*The problem:* Your task is to transcribe all the entries exactly, excluding pictures.
[[ Information shown, beginning ]]
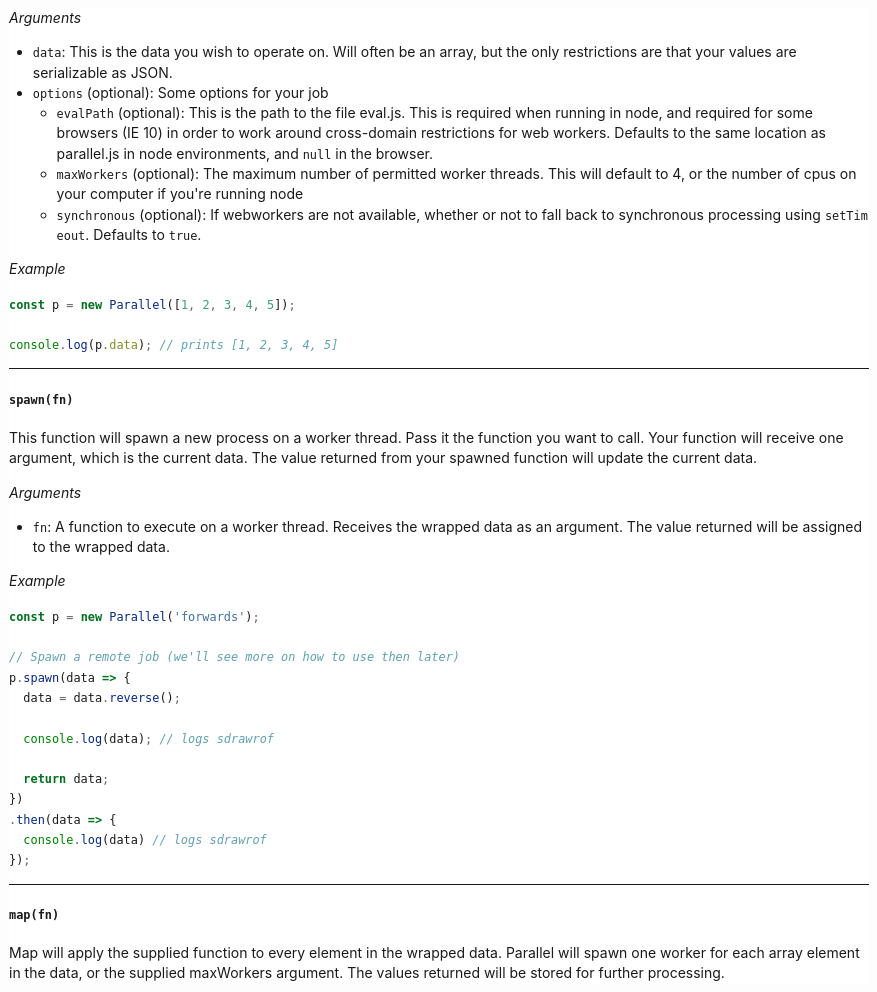 *Arguments*
* `data`: This is the data you wish to operate on. Will often be an array, but the only restrictions are that your values are serializable as JSON.
* `options` (optional): Some options for your job
  * `evalPath` (optional): This is the path to the file eval.js. This is required when running in node, and required for some browsers (IE 10) in order to work around cross-domain restrictions for web workers. Defaults to the same location as parallel.js in node environments, and `null` in the browser.
  * `maxWorkers` (optional): The maximum number of permitted worker threads. This will default to 4, or the number of cpus on your computer if you're running node
  * `synchronous` (optional): If webworkers are not available, whether or not to fall back to synchronous processing using `setTimeout`. Defaults to `true`.

*Example*
```js
const p = new Parallel([1, 2, 3, 4, 5]);

console.log(p.data); // prints [1, 2, 3, 4, 5]
```

*******

#### `spawn(fn)`
This function will spawn a new process on a worker thread. Pass it the function you want to call. Your
function will receive one argument, which is the current data. The value returned from your spawned function will
update the current data.

*Arguments*
* `fn`: A function to execute on a worker thread. Receives the wrapped data as an argument. The value returned will be assigned to the wrapped data.

*Example*
```js
const p = new Parallel('forwards');

// Spawn a remote job (we'll see more on how to use then later)
p.spawn(data => {
  data = data.reverse();
  
  console.log(data); // logs sdrawrof
  
  return data;
})
.then(data => {
  console.log(data) // logs sdrawrof
});
```

*******

#### `map(fn)`
Map will apply the supplied function to every element in the wrapped data. Parallel will spawn one worker for
each array element in the data, or the supplied maxWorkers argument. The values returned will be stored for 
further processing.
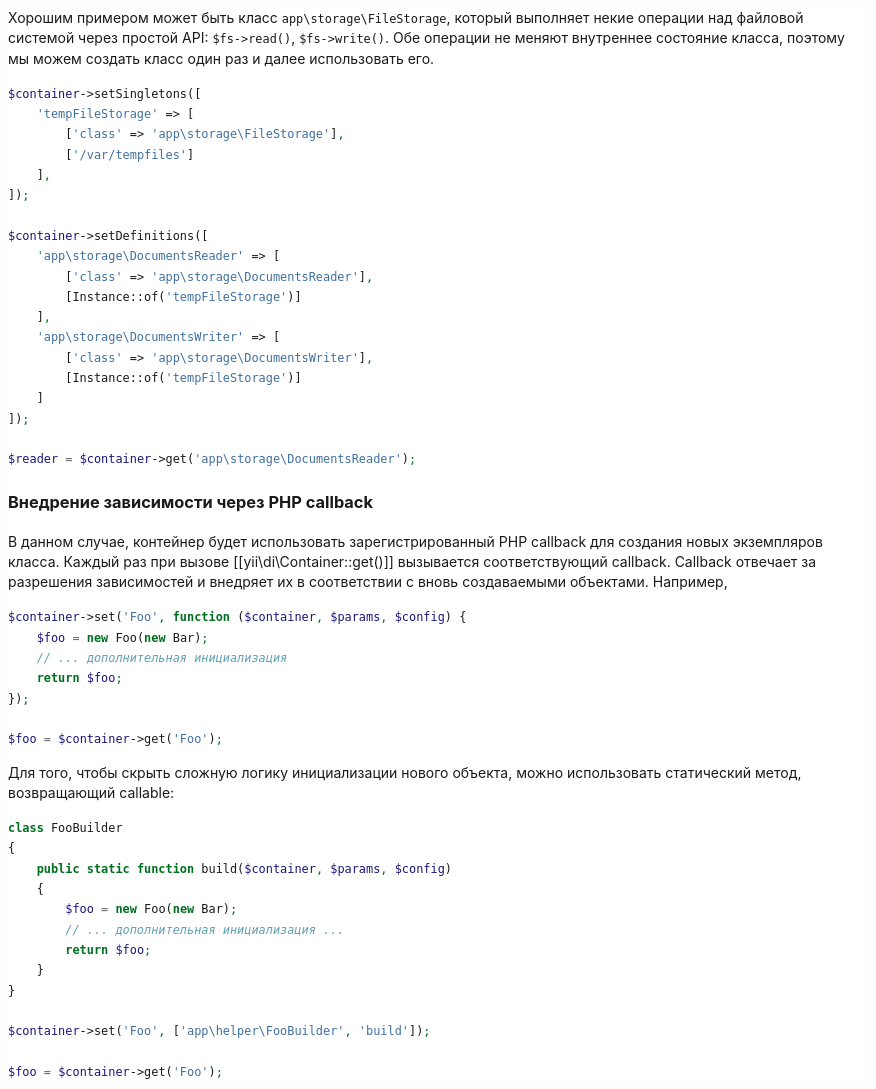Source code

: Хорошим примером может быть класс `app\storage\FileStorage`, который выполняет некие операции над файловой системой
через простой API: `$fs->read()`, `$fs->write()`. Обе операции не меняют внутреннее состояние класса, поэтому мы можем
создать класс один раз и далее использовать его.

```php
$container->setSingletons([
    'tempFileStorage' => [
        ['class' => 'app\storage\FileStorage'],
        ['/var/tempfiles']
    ],
]);

$container->setDefinitions([
    'app\storage\DocumentsReader' => [
        ['class' => 'app\storage\DocumentsReader'],
        [Instance::of('tempFileStorage')]
    ],
    'app\storage\DocumentsWriter' => [
        ['class' => 'app\storage\DocumentsWriter'],
        [Instance::of('tempFileStorage')]
    ]
]);

$reader = $container->get('app\storage\DocumentsReader');
```

### Внедрение зависимости через PHP callback <span id="php-callable-injection"></span>

В данном случае, контейнер будет использовать зарегистрированный PHP callback для создания новых экземпляров класса.
Каждый раз при вызове [[yii\di\Container::get()]] вызывается соответствующий callback.
Callback отвечает за разрешения зависимостей и внедряет их в соответствии с вновь создаваемыми объектами. Например,

```php
$container->set('Foo', function ($container, $params, $config) {
    $foo = new Foo(new Bar);
    // ... дополнительная инициализация
    return $foo;
});

$foo = $container->get('Foo');
```

Для того, чтобы скрыть сложную логику инициализации нового объекта, можно использовать статический метод, возвращающий
callable:

```php
class FooBuilder
{
    public static function build($container, $params, $config)
    {
        $foo = new Foo(new Bar);
        // ... дополнительная инициализация ...
        return $foo;
    }
}

$container->set('Foo', ['app\helper\FooBuilder', 'build']);

$foo = $container->get('Foo');
```
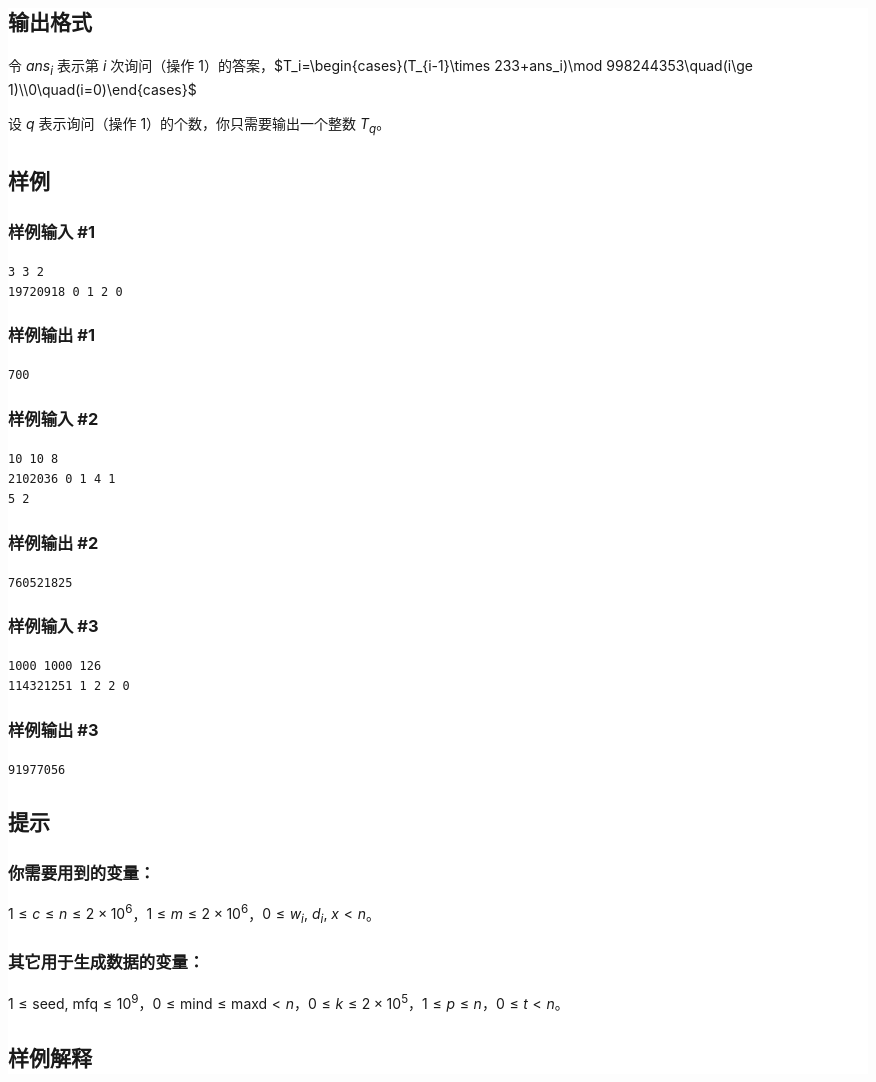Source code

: ## 输出格式

令 $ans_i$ 表示第 $i$ 次询问（操作 $1$）的答案，$T_i=\begin{cases}(T_{i-1}\times 233+ans_i)\mod 998244353\quad(i\ge 1)\\0\quad(i=0)\end{cases}$

设 $q$ 表示询问（操作 $1$）的个数，你只需要输出一个整数 $T_q$。
## 样例

### 样例输入 #1
```
3 3 2
19720918 0 1 2 0
```
### 样例输出 #1
```
700
```
### 样例输入 #2
```
10 10 8
2102036 0 1 4 1
5 2
```
### 样例输出 #2
```
760521825
```
### 样例输入 #3
```
1000 1000 126
114321251 1 2 2 0
```
### 样例输出 #3
```
91977056
```
## 提示

### 你需要用到的变量：

$1\le c\le n\le 2\times 10^6$，$1\le m\le 2\times 10^6$，$0\le w_i,\ d_i,\ x<n$。

### 其它用于生成数据的变量：

$1\le \mathrm{seed},\ \mathrm{mfq}\le 10^9$，$0\le \mathrm{mind}\le \mathrm{maxd}<n$，$0\le k\le 2\times 10^5$，$1\le p\le n$，$0\le t<n$。

## 样例解释
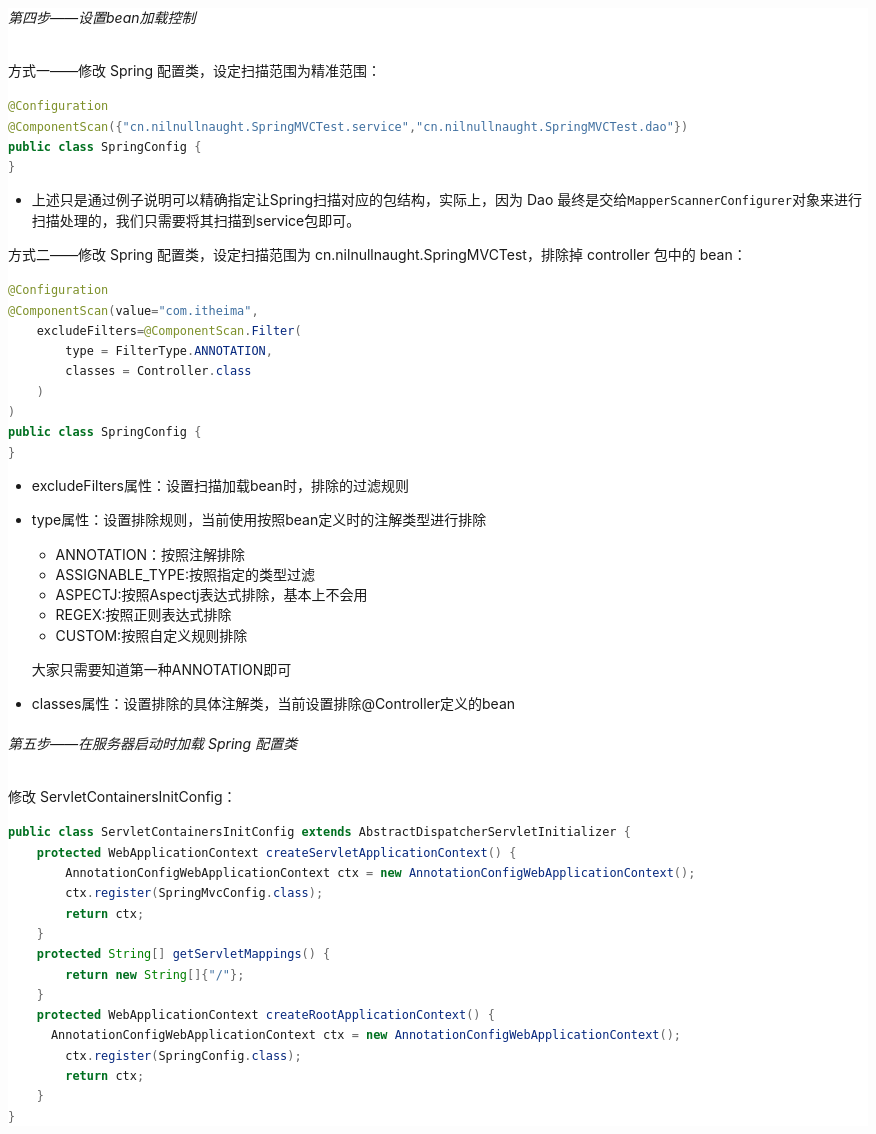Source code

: ###### 第四步——设置bean加载控制

方式一——修改 Spring 配置类，设定扫描范围为精准范围：

```java
@Configuration
@ComponentScan({"cn.nilnullnaught.SpringMVCTest.service","cn.nilnullnaught.SpringMVCTest.dao"})
public class SpringConfig {
}
```

- 上述只是通过例子说明可以精确指定让Spring扫描对应的包结构，实际上，因为 Dao 最终是交给`MapperScannerConfigurer`对象来进行扫描处理的，我们只需要将其扫描到service包即可。

方式二——修改 Spring 配置类，设定扫描范围为 cn.nilnullnaught.SpringMVCTest，排除掉 controller 包中的 bean：

```java
@Configuration
@ComponentScan(value="com.itheima",
    excludeFilters=@ComponentScan.Filter(
    	type = FilterType.ANNOTATION,
        classes = Controller.class
    )
)
public class SpringConfig {
}
```

* excludeFilters属性：设置扫描加载bean时，排除的过滤规则

* type属性：设置排除规则，当前使用按照bean定义时的注解类型进行排除

  * ANNOTATION：按照注解排除
  * ASSIGNABLE_TYPE:按照指定的类型过滤
  * ASPECTJ:按照Aspectj表达式排除，基本上不会用
  * REGEX:按照正则表达式排除
  * CUSTOM:按照自定义规则排除

  大家只需要知道第一种ANNOTATION即可

* classes属性：设置排除的具体注解类，当前设置排除@Controller定义的bean

###### 第五步——在服务器启动时加载 Spring 配置类

修改 ServletContainersInitConfig：

```java
public class ServletContainersInitConfig extends AbstractDispatcherServletInitializer {
    protected WebApplicationContext createServletApplicationContext() {
        AnnotationConfigWebApplicationContext ctx = new AnnotationConfigWebApplicationContext();
        ctx.register(SpringMvcConfig.class);
        return ctx;
    }
    protected String[] getServletMappings() {
        return new String[]{"/"};
    }
    protected WebApplicationContext createRootApplicationContext() {
      AnnotationConfigWebApplicationContext ctx = new AnnotationConfigWebApplicationContext();
        ctx.register(SpringConfig.class);
        return ctx;
    }
}
```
[[ Information shown, end ]]
*Result for this exercise:*
 *Arguments*
* `data`: This is the data you wish to operate on. Will often be an array, but the only restrictions are that your values are serializable as JSON.
* `options` (optional): Some options for your job
  * `evalPath` (optional): This is the path to the file eval.js. This is required when running in node, and required for some browsers (IE 10) in order to work around cross-domain restrictions for web workers. Defaults to the same location as parallel.js in node environments, and `null` in the browser.
  * `maxWorkers` (optional): The maximum number of permitted worker threads. This will default to 4, or the number of cpus on your computer if you're running node
  * `synchronous` (optional): If webworkers are not available, whether or not to fall back to synchronous processing using `setTimeout`. Defaults to `true`.

*Example*
```js
const p = new Parallel([1, 2, 3, 4, 5]);

console.log(p.data); // prints [1, 2, 3, 4, 5]
```

*******

#### `spawn(fn)`
This function will spawn a new process on a worker thread. Pass it the function you want to call. Your
function will receive one argument, which is the current data. The value returned from your spawned function will
update the current data.

*Arguments*
* `fn`: A function to execute on a worker thread. Receives the wrapped data as an argument. The value returned will be assigned to the wrapped data.

*Example*
```js
const p = new Parallel('forwards');

// Spawn a remote job (we'll see more on how to use then later)
p.spawn(data => {
  data = data.reverse();
  
  console.log(data); // logs sdrawrof
  
  return data;
})
.then(data => {
  console.log(data) // logs sdrawrof
});
```

*******

#### `map(fn)`
Map will apply the supplied function to every element in the wrapped data. Parallel will spawn one worker for
each array element in the data, or the supplied maxWorkers argument. The values returned will be stored for 
further processing.
Source code

: Хорошим примером может быть класс `app\storage\FileStorage`, который выполняет некие операции над файловой системой
через простой API: `$fs->read()`, `$fs->write()`. Обе операции не меняют внутреннее состояние класса, поэтому мы можем
создать класс один раз и далее использовать его.

```php
$container->setSingletons([
    'tempFileStorage' => [
        ['class' => 'app\storage\FileStorage'],
        ['/var/tempfiles']
    ],
]);

$container->setDefinitions([
    'app\storage\DocumentsReader' => [
        ['class' => 'app\storage\DocumentsReader'],
        [Instance::of('tempFileStorage')]
    ],
    'app\storage\DocumentsWriter' => [
        ['class' => 'app\storage\DocumentsWriter'],
        [Instance::of('tempFileStorage')]
    ]
]);

$reader = $container->get('app\storage\DocumentsReader');
```

### Внедрение зависимости через PHP callback <span id="php-callable-injection"></span>

В данном случае, контейнер будет использовать зарегистрированный PHP callback для создания новых экземпляров класса.
Каждый раз при вызове [[yii\di\Container::get()]] вызывается соответствующий callback.
Callback отвечает за разрешения зависимостей и внедряет их в соответствии с вновь создаваемыми объектами. Например,

```php
$container->set('Foo', function ($container, $params, $config) {
    $foo = new Foo(new Bar);
    // ... дополнительная инициализация
    return $foo;
});

$foo = $container->get('Foo');
```

Для того, чтобы скрыть сложную логику инициализации нового объекта, можно использовать статический метод, возвращающий
callable:

```php
class FooBuilder
{
    public static function build($container, $params, $config)
    {
        $foo = new Foo(new Bar);
        // ... дополнительная инициализация ...
        return $foo;
    }
}

$container->set('Foo', ['app\helper\FooBuilder', 'build']);

$foo = $container->get('Foo');
```
Source code

: ## 输出格式

令 $ans_i$ 表示第 $i$ 次询问（操作 $1$）的答案，$T_i=\begin{cases}(T_{i-1}\times 233+ans_i)\mod 998244353\quad(i\ge 1)\\0\quad(i=0)\end{cases}$

设 $q$ 表示询问（操作 $1$）的个数，你只需要输出一个整数 $T_q$。
## 样例

### 样例输入 #1
```
3 3 2
19720918 0 1 2 0
```
### 样例输出 #1
```
700
```
### 样例输入 #2
```
10 10 8
2102036 0 1 4 1
5 2
```
### 样例输出 #2
```
760521825
```
### 样例输入 #3
```
1000 1000 126
114321251 1 2 2 0
```
### 样例输出 #3
```
91977056
```
## 提示

### 你需要用到的变量：

$1\le c\le n\le 2\times 10^6$，$1\le m\le 2\times 10^6$，$0\le w_i,\ d_i,\ x<n$。

### 其它用于生成数据的变量：

$1\le \mathrm{seed},\ \mathrm{mfq}\le 10^9$，$0\le \mathrm{mind}\le \mathrm{maxd}<n$，$0\le k\le 2\times 10^5$，$1\le p\le n$，$0\le t<n$。

## 样例解释
Source code

: ###### 第四步——设置bean加载控制

方式一——修改 Spring 配置类，设定扫描范围为精准范围：

```java
@Configuration
@ComponentScan({"cn.nilnullnaught.SpringMVCTest.service","cn.nilnullnaught.SpringMVCTest.dao"})
public class SpringConfig {
}
```

- 上述只是通过例子说明可以精确指定让Spring扫描对应的包结构，实际上，因为 Dao 最终是交给`MapperScannerConfigurer`对象来进行扫描处理的，我们只需要将其扫描到service包即可。

方式二——修改 Spring 配置类，设定扫描范围为 cn.nilnullnaught.SpringMVCTest，排除掉 controller 包中的 bean：

```java
@Configuration
@ComponentScan(value="com.itheima",
    excludeFilters=@ComponentScan.Filter(
    	type = FilterType.ANNOTATION,
        classes = Controller.class
    )
)
public class SpringConfig {
}
```

* excludeFilters属性：设置扫描加载bean时，排除的过滤规则

* type属性：设置排除规则，当前使用按照bean定义时的注解类型进行排除

  * ANNOTATION：按照注解排除
  * ASSIGNABLE_TYPE:按照指定的类型过滤
  * ASPECTJ:按照Aspectj表达式排除，基本上不会用
  * REGEX:按照正则表达式排除
  * CUSTOM:按照自定义规则排除

  大家只需要知道第一种ANNOTATION即可

* classes属性：设置排除的具体注解类，当前设置排除@Controller定义的bean

###### 第五步——在服务器启动时加载 Spring 配置类

修改 ServletContainersInitConfig：

```java
public class ServletContainersInitConfig extends AbstractDispatcherServletInitializer {
    protected WebApplicationContext createServletApplicationContext() {
        AnnotationConfigWebApplicationContext ctx = new AnnotationConfigWebApplicationContext();
        ctx.register(SpringMvcConfig.class);
        return ctx;
    }
    protected String[] getServletMappings() {
        return new String[]{"/"};
    }
    protected WebApplicationContext createRootApplicationContext() {
      AnnotationConfigWebApplicationContext ctx = new AnnotationConfigWebApplicationContext();
        ctx.register(SpringConfig.class);
        return ctx;
    }
}
```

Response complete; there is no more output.